| Exercise description |
Transcribe, exactly and without pictures, the lines below from the line with "MCP Servers" to the line with "Outro diferencial importante é a", both ends included, and no others.
*** Extracted material Section Begins ***
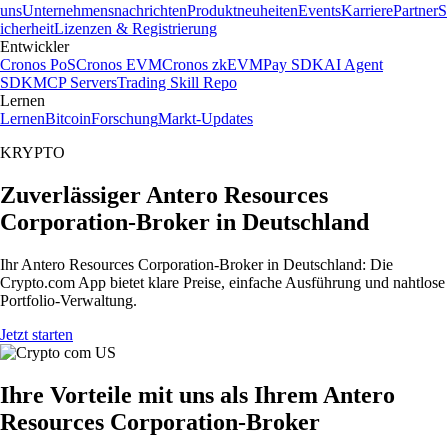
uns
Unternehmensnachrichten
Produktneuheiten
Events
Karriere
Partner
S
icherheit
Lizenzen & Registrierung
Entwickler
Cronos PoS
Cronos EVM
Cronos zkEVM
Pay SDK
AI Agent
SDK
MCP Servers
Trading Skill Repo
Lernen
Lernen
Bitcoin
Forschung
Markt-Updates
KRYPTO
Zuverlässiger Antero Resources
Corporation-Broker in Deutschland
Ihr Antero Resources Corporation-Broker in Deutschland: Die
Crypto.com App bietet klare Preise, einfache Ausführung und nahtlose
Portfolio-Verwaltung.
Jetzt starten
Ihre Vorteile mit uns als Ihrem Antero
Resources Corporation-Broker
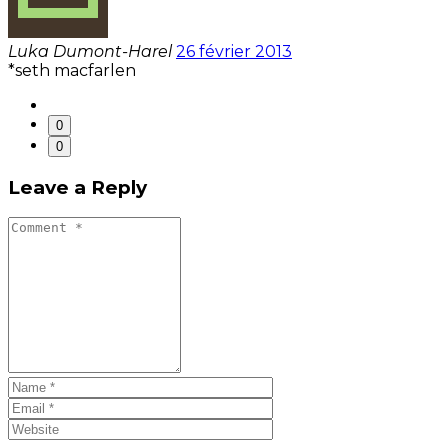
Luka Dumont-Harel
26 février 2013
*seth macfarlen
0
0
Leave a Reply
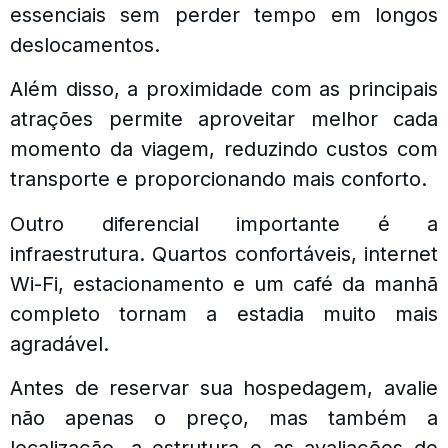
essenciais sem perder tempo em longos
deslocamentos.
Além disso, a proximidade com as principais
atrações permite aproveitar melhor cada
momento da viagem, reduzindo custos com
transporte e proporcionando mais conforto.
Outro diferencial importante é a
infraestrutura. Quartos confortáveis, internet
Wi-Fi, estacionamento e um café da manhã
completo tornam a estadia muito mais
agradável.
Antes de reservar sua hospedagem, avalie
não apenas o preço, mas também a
*** Extracted material Section Ends ***
| Exercise solution |
MCP Servers
Trading Skill Repo
Lernen
Lernen
Bitcoin
Forschung
Markt-Updates
KRYPTO
Zuverlässiger Antero Resources
Corporation-Broker in Deutschland
Ihr Antero Resources Corporation-Broker in Deutschland: Die
Crypto.com App bietet klare Preise, einfache Ausführung und nahtlose
Portfolio-Verwaltung.
Jetzt starten
Ihre Vorteile mit uns als Ihrem Antero
Resources Corporation-Broker
Luka Dumont-Harel
26 février 2013
*seth macfarlen
0
0
Leave a Reply
essenciais sem perder tempo em longos
deslocamentos.
Além disso, a proximidade com as principais
atrações permite aproveitar melhor cada
momento da viagem, reduzindo custos com
transporte e proporcionando mais conforto.
Outro diferencial importante é a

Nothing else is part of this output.